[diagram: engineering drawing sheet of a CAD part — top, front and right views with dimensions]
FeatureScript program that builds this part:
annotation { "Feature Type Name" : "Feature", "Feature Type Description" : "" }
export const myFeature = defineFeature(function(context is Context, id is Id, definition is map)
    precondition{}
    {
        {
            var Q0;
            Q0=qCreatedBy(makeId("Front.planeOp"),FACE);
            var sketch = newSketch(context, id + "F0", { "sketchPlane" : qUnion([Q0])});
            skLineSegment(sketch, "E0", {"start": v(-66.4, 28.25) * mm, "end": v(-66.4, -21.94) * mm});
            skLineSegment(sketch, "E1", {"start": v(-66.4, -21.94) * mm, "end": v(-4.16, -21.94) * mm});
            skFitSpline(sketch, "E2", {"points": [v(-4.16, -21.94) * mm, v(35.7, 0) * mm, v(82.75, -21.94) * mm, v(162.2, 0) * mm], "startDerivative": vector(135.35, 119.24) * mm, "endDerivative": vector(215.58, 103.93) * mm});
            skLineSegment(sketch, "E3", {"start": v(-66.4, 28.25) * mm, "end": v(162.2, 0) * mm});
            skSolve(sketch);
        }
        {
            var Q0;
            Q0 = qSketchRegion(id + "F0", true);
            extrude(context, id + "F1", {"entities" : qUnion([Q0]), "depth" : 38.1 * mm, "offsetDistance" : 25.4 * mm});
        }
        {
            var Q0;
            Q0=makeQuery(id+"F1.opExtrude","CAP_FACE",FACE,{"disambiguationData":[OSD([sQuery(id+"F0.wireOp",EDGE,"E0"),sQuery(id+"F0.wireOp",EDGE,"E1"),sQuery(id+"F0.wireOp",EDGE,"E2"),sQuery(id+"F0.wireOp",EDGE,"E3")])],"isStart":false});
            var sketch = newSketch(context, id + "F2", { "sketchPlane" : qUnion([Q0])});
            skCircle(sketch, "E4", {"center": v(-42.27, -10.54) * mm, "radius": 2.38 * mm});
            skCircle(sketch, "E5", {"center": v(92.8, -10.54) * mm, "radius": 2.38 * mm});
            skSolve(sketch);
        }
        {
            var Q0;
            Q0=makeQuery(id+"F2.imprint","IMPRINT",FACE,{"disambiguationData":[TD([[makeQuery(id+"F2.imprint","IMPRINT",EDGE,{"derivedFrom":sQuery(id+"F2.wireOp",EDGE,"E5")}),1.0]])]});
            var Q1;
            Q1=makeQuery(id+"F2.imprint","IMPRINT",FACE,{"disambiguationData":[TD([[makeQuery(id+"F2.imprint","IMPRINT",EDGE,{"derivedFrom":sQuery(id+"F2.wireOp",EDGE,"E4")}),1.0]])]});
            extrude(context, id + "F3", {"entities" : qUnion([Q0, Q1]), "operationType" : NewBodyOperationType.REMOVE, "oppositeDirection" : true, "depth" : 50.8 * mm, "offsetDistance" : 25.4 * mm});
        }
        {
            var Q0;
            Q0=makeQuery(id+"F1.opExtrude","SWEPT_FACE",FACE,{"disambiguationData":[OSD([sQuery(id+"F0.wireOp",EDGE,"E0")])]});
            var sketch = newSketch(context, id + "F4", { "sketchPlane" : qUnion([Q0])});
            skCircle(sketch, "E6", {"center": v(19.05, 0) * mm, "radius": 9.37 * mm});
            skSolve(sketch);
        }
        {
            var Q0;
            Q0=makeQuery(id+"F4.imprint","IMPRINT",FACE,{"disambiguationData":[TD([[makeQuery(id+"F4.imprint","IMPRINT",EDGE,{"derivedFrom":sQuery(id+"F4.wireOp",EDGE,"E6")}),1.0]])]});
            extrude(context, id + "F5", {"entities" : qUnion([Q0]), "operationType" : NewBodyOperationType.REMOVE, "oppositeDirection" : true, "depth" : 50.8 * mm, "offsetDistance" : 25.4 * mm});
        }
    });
■ ■ ■ ■ ■
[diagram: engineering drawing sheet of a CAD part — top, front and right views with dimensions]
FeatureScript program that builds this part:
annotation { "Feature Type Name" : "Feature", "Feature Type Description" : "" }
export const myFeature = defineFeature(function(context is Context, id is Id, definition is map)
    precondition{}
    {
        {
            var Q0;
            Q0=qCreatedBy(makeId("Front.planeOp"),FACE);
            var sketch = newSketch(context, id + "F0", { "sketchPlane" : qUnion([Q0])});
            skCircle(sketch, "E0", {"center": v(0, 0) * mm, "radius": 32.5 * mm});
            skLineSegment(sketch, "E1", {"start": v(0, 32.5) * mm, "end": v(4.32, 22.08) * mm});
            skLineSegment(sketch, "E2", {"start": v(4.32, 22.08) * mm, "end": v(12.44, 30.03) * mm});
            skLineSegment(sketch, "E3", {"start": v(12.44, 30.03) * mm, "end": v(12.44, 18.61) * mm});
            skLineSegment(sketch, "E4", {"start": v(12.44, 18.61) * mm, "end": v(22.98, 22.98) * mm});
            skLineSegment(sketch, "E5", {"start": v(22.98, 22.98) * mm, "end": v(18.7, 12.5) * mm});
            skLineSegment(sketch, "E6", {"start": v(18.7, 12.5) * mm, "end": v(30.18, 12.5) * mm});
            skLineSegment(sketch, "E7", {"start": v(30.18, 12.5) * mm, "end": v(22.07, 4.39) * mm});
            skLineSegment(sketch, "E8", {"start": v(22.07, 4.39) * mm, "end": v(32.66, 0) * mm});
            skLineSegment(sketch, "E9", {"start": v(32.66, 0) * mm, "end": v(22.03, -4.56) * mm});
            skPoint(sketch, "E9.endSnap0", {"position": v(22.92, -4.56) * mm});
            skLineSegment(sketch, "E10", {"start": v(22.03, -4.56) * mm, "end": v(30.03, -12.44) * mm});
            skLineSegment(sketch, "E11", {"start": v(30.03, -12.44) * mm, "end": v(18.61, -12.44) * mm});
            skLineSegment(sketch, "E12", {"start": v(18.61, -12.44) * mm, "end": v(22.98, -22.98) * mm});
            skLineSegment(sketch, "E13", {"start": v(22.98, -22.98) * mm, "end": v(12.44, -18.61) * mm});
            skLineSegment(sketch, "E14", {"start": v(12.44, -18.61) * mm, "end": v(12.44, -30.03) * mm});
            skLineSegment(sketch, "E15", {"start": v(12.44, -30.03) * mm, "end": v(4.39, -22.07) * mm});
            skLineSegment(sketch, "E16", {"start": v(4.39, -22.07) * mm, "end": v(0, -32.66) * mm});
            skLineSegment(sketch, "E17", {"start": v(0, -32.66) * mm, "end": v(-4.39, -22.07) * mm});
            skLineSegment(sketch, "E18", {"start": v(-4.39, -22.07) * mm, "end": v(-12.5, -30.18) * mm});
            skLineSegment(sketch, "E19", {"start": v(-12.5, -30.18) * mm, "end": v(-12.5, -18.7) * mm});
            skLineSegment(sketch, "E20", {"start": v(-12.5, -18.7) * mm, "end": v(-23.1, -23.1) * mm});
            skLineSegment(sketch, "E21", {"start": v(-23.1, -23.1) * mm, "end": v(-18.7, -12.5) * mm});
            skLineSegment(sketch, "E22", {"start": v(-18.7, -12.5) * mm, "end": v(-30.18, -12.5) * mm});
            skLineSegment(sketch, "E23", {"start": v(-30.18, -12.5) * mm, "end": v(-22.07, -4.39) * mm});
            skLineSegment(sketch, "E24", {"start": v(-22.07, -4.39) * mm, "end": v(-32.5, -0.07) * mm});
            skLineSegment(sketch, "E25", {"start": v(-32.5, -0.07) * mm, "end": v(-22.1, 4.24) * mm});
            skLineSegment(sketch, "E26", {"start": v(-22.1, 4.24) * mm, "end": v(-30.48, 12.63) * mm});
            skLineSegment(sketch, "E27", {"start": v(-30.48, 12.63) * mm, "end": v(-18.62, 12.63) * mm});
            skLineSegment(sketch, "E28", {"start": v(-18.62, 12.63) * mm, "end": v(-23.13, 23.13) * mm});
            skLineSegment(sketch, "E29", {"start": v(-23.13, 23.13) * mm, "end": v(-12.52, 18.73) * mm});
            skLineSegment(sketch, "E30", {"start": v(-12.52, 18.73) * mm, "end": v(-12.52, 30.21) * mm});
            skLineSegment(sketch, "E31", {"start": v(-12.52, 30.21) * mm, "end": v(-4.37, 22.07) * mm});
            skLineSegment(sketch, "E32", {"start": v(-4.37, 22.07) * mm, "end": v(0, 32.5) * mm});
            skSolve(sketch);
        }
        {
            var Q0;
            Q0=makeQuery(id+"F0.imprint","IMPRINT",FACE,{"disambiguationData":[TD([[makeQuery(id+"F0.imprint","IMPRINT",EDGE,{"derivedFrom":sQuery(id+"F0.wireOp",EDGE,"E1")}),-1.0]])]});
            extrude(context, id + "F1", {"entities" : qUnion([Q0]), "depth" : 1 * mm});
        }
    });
■ ■ ■ ■ ■
WHAT YOU WILL DO:
Pull out every line in the rows that contains the word "depth", and note that case counts when matching.

EXERCISE RESPONSE:
            extrude(context, id + "F1", {"entities" : qUnion([Q0]), "depth" : 38.1 * mm, "offsetDistance" : 25.4 * mm});
            extrude(context, id + "F3", {"entities" : qUnion([Q0, Q1]), "operationType" : NewBodyOperationType.REMOVE, "oppositeDirection" : true, "depth" : 50.8 * mm, "offsetDistance" : 25.4 * mm});
            extrude(context, id + "F5", {"entities" : qUnion([Q0]), "operationType" : NewBodyOperationType.REMOVE, "oppositeDirection" : true, "depth" : 50.8 * mm, "offsetDistance" : 25.4 * mm});
            extrude(context, id + "F1", {"entities" : qUnion([Q0]), "depth" : 1 * mm});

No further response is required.